Me parece claro que Vargas Llosa es mucho mejor tejedor de ficciones que pensador, que sus idas y venidas ideológicas no son muy relevantes como tales sino tan solo una manera de conocer al hombre detrás de obras tan maravillosas como Conversación en la catedral, La casa verde y La guerra del fin del mundo.

Debo admitir, sin embargo, que me alegra coincidir con su pensamiento liberal en un aspecto que me parece esencial: su rechazo a todo tipo de nacionalismo. El laureado con el Nobel de literatura entiende que el nacionalismo es fuente de racismo y creo que tiene razón.

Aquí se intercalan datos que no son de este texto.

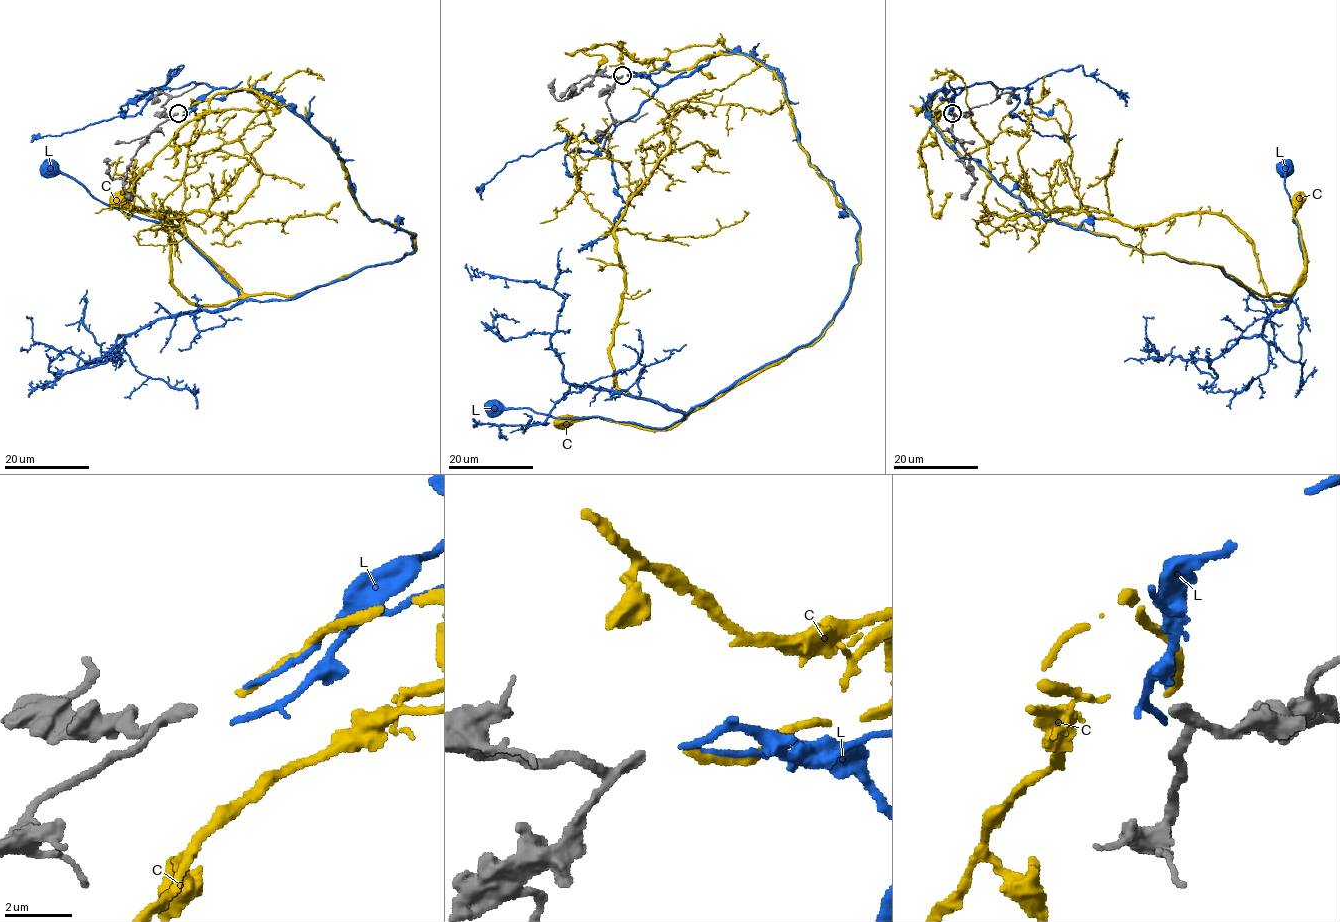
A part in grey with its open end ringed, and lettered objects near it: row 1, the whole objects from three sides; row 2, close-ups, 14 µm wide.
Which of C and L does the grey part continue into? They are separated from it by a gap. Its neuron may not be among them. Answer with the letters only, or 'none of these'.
C

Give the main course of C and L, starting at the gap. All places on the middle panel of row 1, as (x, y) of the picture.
C: (627, 75), (717, 54), (766, 65), (809, 164), (860, 226), (860, 263), (817, 340), (667, 427), (564, 421)
L: (626, 75), (667, 85), (733, 52), (774, 68), (859, 225), (849, 291), (809, 342), (663, 428), (493, 409)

Está claro que el nacionalismo no solo es eso, pero sin dudas la grandeza de la raza es parte esencial de ese sentimiento. Sucede, además, que el concepto de racismo está mal visto y el de nacionalismo no. Por eso me parece revelador que se destaque el hecho de que no existe nacionalismo sin racismo.

Más allá de eso, el nacionalismo y el patriotismo parten de la ilusión de que quienes pertenecen a la nación de la que se trate tienen cualidades que los hacen únicos, características que los diferencian de otras patrias, y que forman un conjunto homogéneo, cuyos valores hay que fomentar y defender.

Jorge Luis Borges lo decía con claridad: "Las ilusiones del patriotismo no tienen término. En el primer siglo de nuestra era, Plutarco se burló de quienes declaraban que la luna de Atenas era mejor que la luna de Corinto; Milton, en el XVII notó que Dios tenía la costumbre de revelarse primero a los ingleses; Fitche, al principio del XIX, declaró que tener carácter y ser alemán es, evidentemente, lo mismo".

Entiendo que Plutarco se burlara: a pesar de no haber visitado Grecia, puedo asegurar que la luna de Atenas no fue nunca mejor que la de Corinto; creo que Milton no tuvo en consideración las innumerables veces que Dios se reveló a gentes de todo el orbe y me parece que Fitche exageró al equiparar el carácter a la nación alemana.

El nacionalismo y el patriotismo parten de la ilusión de que quienes pertenecen a la nación de la que se trate tienen cualidades que los hacen únicos

Lo mismo me sucede con los nacionalistas locales. "Como el Uruguay no hay" tiene de bueno la rima, pero no ilumina ningún camino. De mi tierra admiro el civismo democrático, por ejemplo, pero no siento que sea un caso único en el mundo. De hecho, me parecería lógico que algún día volviéramos a ser parte de lo que fueron las Provincias Unidas del Río de la Plata. Y que algún otro día ya no hubiera fronteras, como querían los anarquistas.

El ámbito en el que más me siento culpable de nacionalismo es el del fútbol de selecciones. Respeto y admiro la tradición de coraje, individual y colectivo; evoco la memoria de los héroes del pasado glorioso; venero la camiseta celeste, como símbolo de gloria.

Ese fervor me lleva a cometer los errores emblemáticos del nacionalismo: desdeño a las demás selecciones, aunque la mayoría juega un fútbol que en teoría me gusta más.

Siento que tener carácter y vestir la camiseta celeste es, evidentemente, lo mismo y anhelo que Dios recupere la costumbre de revelarse a los nuestros, como supo hacerlo antaño en tantas ocasiones.
Me cuesta respetar a selecciones como Chile y como Colombia, por ejemplo, por mejor que muevan la pelota. Siento que les falta algo intangible pero esencial, que Uruguay sí lo tiene.

Me consuelo pensando en que el del fútbol es un nacionalismo inofensivo, sin opresores ni oprimidos, sin persecuciones ni guerras. Hay, sí, desfiles y banderas. A mí me encantaría una gran caravana para honrar a los héroes victoriosos de la campaña de Rusia 2018.